The atheist began borrowing money to realise his dream kitchen. He scoured scrap yards in Johor in Malaysia for used kitchen equipment, then modified it. Today, his kitchen has a one-hand noodle cooking machine, Braille cash registers and height adjustable worktops.
He made the decision to do this at age 51 because he felt it was the right season to "give back". "Life is divided. From 0 to 25, you learn. From 25 to 50, you earn, your reputation, your money and so forth. But 50 and onwards, you return. As the Chinese say, shen bu dai lai, si bu dai qu. You can't take it with you," he sums up.
As he puts it, it was either build a Dignity Kitchen or buy a luxury saloon car. He chose the former, with the support of his wife, a senior building manager with the Housing Board, and their two sons, aged 17 and 19.
The time-strapped man, who lives in a West Coast condominium and drives a Mercedes E Class, says he's since given up most of his hobbies, including golf and cycling.

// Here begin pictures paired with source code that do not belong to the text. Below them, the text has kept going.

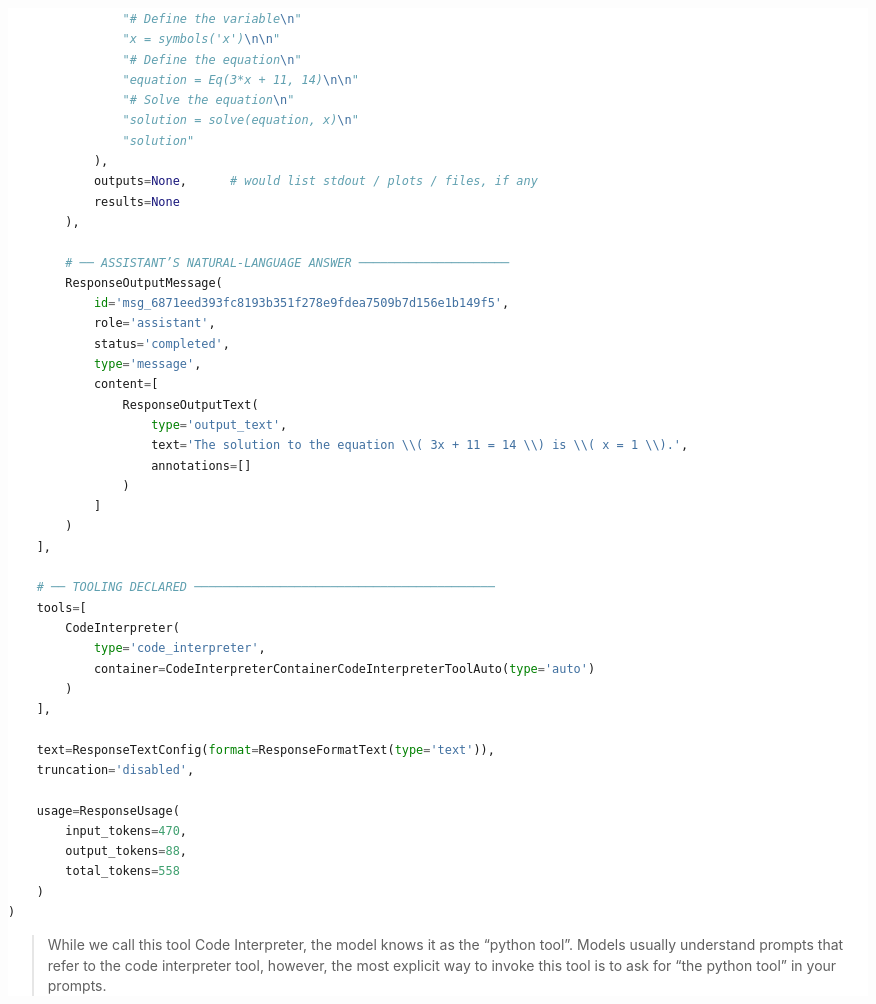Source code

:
 ``` python
                "# Define the variable\n"
                "x = symbols('x')\n\n"
                "# Define the equation\n"
                "equation = Eq(3*x + 11, 14)\n\n"
                "# Solve the equation\n"
                "solution = solve(equation, x)\n"
                "solution"
            ),
            outputs=None,      # would list stdout / plots / files, if any
            results=None
        ),

        # ── ASSISTANT’S NATURAL-LANGUAGE ANSWER ─────────────────────
        ResponseOutputMessage(
            id='msg_6871eed393fc8193b351f278e9fdea7509b7d156e1b149f5',
            role='assistant',
            status='completed',
            type='message',
            content=[
                ResponseOutputText(
                    type='output_text',
                    text='The solution to the equation \\( 3x + 11 = 14 \\) is \\( x = 1 \\).',
                    annotations=[]
                )
            ]
        )
    ],

    # ── TOOLING DECLARED ──────────────────────────────────────────
    tools=[
        CodeInterpreter(
            type='code_interpreter',
            container=CodeInterpreterContainerCodeInterpreterToolAuto(type='auto')
        )
    ],

    text=ResponseTextConfig(format=ResponseFormatText(type='text')),
    truncation='disabled',

    usage=ResponseUsage(
        input_tokens=470,
        output_tokens=88,
        total_tokens=558
    )
)
```

> While we call this tool Code Interpreter, the model knows it as the
> “python tool”. Models usually understand prompts that refer to the
> code interpreter tool, however, the most explicit way to invoke this
> tool is to ask for “the python tool” in your prompts.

Ms Ang Bee Lian, CEO of the National Council of Social Service, whom he credits as his "mentor" over the past few years, says: "His exemplary perseverance, concern and giving spirit is inspirational... He has shown through action what is possible, what is courageous and what is service to those with special needs."
But Mr Koh confides he has been racked with self-doubt along the way. "Is it all worth it?" he is fond of asking, and not in a rhetorical way.
He confides that he still doesn't know the answer. What he does know, is that "failure is when you stop trying".
Mr Koh on....
The work the elderly do
One of the things I don't like seeing is the elderly wiping tables or cleaning toilets. It's not right. Give them something they love to do, like cooking or running a stall, which is what they do at Dignity Kitchen.
What residents of old folk’s homes really want
A lot of people go to old folk’s homes to entertain them. Don't do that. You know why? When you go there, they have to dress up for you, clap and sing for you. For whose benefit is it? What do the elderly really want? They want to go out, so take them for outings instead.